Exercise text:
-*-*-
Pantheon Secure Integration
Configuring your Drupal or WordPress site to use Secure Integration as a defense-in-depth solution to access systems behind firewalls.
This section provides information on Pantheon Secure Integration.
Pantheon Secure Integration, formerly known as Pantheon Enterprise Gateway (PEG), creates a secure tunnel between your firewall and your public facing website. This is an available add-on service for contract customers. Contact us for more information.
Pantheon's platform is elastic in nature. All sites have a dynamic outgoing IP and container IP addresses are not constant. This means that direct connections aren't sustainable. This can be a problem if your site needs to communicate with another service that restricts traffic by source IP. Secure Integration provides a solution.
How It Works
Secure Integration uses TLS encryption to create a tunnel from the application containers to a pair of F5 load balancers, offering a consistent IP address range (not a single address) from which requests are made to your local service.
Create a Secure Tunnel
Contact support and provide the following for each of your remote services:
IP address
- Pantheon uses consistent IP addresses (not a URL) to identify a specific connection
Port number
Name to identify connection
Uppercase letters and underscores allowed
Used for PHP Constant that will replace the numeric port number in your code
After the setup is complete on our end, we'll provide you with the information you need to use Secure Integration, including a PHP constant in the format PANTHEON_SOIP_EXAMPLE
, where EXAMPLE
is replaced with the service name you specify.
At a minimum, allow one business day to fulfill this implementation request. Provide complete information to ensure timely and efficient processing, and to minimize any issues that may arise.
Configure Your Site
You must update your code after the gateway has been established. This process varies depending on the modules or plugins in use, and the type of service you're routing through the gateway.
PHP Constants as Port Numbers
After your Secure Integration is configured, we update your site environment with the PHP constant PANTHEON_SOIP_EXAMPLE
. This constant translates to the port number, internal to your Pantheon Site, through which your external service can be accessed.
Example LDAP Connection with PHP Constants
Any code you're using to connect to the remote service must accept a PHP Constant for the port number.
-*-*-
Supplied information:
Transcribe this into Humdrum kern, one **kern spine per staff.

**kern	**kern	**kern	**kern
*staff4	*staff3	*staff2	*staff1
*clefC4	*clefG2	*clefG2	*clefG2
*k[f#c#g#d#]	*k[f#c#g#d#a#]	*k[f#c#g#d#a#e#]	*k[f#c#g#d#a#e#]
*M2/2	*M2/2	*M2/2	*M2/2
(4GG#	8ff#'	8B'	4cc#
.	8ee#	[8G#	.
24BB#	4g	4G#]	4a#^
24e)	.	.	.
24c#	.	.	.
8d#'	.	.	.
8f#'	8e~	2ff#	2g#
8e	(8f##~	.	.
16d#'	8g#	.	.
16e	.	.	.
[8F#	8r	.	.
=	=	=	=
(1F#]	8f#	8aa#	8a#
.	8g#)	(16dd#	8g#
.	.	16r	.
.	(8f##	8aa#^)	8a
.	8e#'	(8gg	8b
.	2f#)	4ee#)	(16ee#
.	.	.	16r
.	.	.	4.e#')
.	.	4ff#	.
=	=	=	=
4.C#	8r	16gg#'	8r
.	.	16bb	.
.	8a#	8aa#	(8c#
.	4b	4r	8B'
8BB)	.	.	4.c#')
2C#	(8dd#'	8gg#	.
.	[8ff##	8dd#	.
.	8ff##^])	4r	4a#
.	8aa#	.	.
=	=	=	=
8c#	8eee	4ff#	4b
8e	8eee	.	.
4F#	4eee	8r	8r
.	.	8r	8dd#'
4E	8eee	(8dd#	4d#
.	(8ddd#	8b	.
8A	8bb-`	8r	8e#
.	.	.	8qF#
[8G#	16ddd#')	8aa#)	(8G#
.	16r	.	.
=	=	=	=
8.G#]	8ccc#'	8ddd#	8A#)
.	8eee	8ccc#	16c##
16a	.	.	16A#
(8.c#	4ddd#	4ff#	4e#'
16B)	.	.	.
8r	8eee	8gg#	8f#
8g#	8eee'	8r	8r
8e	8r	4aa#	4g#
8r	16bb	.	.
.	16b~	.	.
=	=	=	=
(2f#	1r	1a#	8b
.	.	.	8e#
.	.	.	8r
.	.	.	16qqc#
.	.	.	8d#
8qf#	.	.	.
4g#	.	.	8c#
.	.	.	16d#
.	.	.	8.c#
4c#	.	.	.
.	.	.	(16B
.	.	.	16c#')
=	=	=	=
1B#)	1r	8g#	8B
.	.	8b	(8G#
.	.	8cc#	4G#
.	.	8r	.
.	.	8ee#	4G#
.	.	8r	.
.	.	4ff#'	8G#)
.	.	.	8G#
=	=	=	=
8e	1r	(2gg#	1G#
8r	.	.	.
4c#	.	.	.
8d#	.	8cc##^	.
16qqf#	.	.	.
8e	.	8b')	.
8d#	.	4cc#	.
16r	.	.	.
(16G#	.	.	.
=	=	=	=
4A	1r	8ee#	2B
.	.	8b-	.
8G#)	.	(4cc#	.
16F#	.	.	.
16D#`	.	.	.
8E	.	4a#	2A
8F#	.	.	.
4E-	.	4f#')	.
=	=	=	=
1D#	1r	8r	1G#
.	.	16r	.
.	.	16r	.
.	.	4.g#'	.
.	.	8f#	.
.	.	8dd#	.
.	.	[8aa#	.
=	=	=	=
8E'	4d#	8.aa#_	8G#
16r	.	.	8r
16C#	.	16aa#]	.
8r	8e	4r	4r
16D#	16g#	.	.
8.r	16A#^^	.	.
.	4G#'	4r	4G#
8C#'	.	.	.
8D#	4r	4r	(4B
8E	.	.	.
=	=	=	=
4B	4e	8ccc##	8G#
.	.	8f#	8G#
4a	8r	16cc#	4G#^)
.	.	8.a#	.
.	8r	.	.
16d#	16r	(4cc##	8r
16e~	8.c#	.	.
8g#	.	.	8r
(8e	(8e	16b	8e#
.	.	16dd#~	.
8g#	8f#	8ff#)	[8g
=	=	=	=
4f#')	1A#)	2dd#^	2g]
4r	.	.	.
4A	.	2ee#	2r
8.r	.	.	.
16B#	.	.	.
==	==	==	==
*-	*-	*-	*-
-*-*-
Explore the material:
A – Please say whether each statement agrees with the Pantheon Secure Integration text, answering yes or no and quoting the text's deciding words: (i) Secure Integration sends requests from a single fixed IP address. (ii) The connection name may contain uppercase letters and underscores. (iii) At least one business day should be allowed for the implementation request.
B – Write the next part of the Pantheon Secure Integration text, picking up after its final sentence.
The material above stands apart from the Pantheon Secure Integration text.

Response list:
A –
(i) No: "offering a consistent IP address range (not a single address)"
(ii) Yes: "Uppercase letters and underscores allowed"
(iii) Yes: "At a minimum, allow one business day to fulfill this implementation request."

B –
For example: If you have two LDAP servers, one for staff and another for students, you may choose PANTHEON_SOIP_LDAP_STAFF
and PANTHEON_SOIP_LDAP_STUDENTS
as names to identify the connections.
127.0.0.1:PANTHEON_SOIP_LDAP_STUDENTS
127.0.0.1:PANTHEON_SOIP_LDAP_STAFF
123.45.6.22:443
223.23.4.33:443
In cases where you cannot supply a direct PHP constant, consider wrapping it into a variable. For example:
$externalconnection = "http://127.0.0.1:" . PANTHEON_SOIP_EXAMPLE;
See also: FAQ and Troubleshooting for LDAP
Considerations
Set Reasonable Timeouts
It is important to set reasonable timeouts for requests sent via Secure Integration, since normal PHP timeouts are not considered on external requests. Outages can occur when timeouts are not appropriately set, due to failing gateway connection requests that build up and consume resources.
Set reasonable timeouts using PHP's cURL functions by setting CURLOPT_TIMEOUT
and CURLOPT_CONNECTTIMEOUT
. For a more complete example, see: Single-origin IP example code.
Patch LDAP Module (Drupal 7 Only)
WordPress and Drupal both work with Secure Integration. If you’re using the Drupal 7 LDAP module, apply the patch prepared by one of our engineers listed on Drupal.org. The patch allows the use of a PHP constant for the port number, and gives a good example should you need to write a similar patch for another module.
FAQ
Does Secure Integration work from all site environments?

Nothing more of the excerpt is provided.